Rubble piles at the corner of 3rd Street and Belleview Avenue are all that remains of the long line of 150 kilns at the base of Big Mine Hill. After the last coal producer, the Big Mine, closed in 1952, Crested Butte looked like a goner. It slumbered until 1966, when the Mount Crested Butte Ski Area opened on the former Malensk Ranch, reinforcing a winter sports tradition traceable to the 1886 founding of the Crested Butte Snow Shoe and Toboggan Club. Because the ski area is three miles north of town and behind a mountain, Crested Butte was spared some of the intense development that has transformed Aspen, Breckenridge, and Telluride. Many nineteenth-century structures survive, albeit with often fanciful restorations and additions. Behind the wonderful scrolled wrought iron arch of the Crested Butte Cemetery (1879), tomb-stones tell of the short, hard, and dangerous lives of immigrant miners. The cemetery chapel contains the elaborate wooden altar, statues, and altar from St. Patrick's Catholic Church, now empty and for sale at 108 Maroon Avenue.

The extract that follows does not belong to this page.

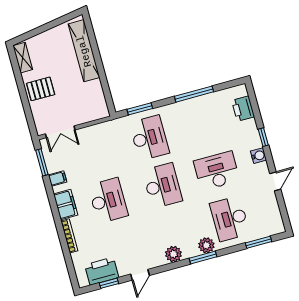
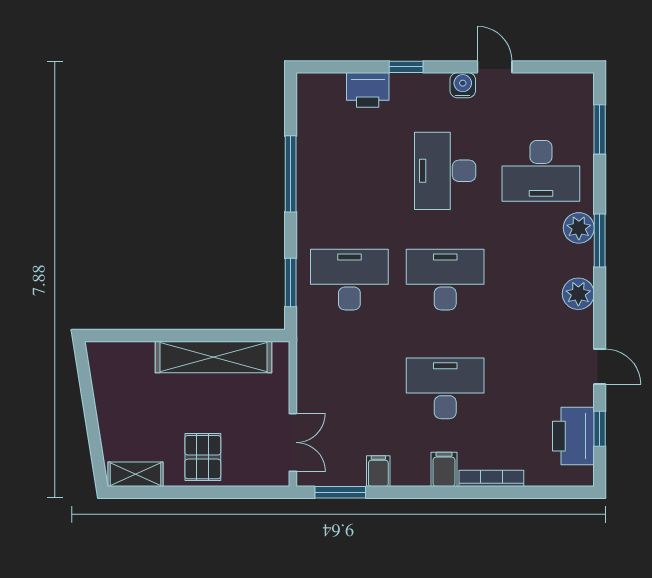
shelving: (84, 51) -> (214, 357), moved
printer: (243, 109) -> (368, 90), moved
water cooler: (258, 156) -> (463, 85), moved
filing cabinet: (66, 205) -> (444, 469), width x0.50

The Crested Butte Historic District (NRD) is roughly bounded by Whiterock and Maroon avenues, between 1st and 8th streets. New buildings within the district, such as the Crested Butte Brew Pub (1991), 226 Elk Avenue, the Crested Beauty Bed and Breakfast Inn (1992, Alex Ortiz), 329 Whiterock Avenue, and the fire station (1974), 306 Maroon Avenue, all play on traditional massing and materials.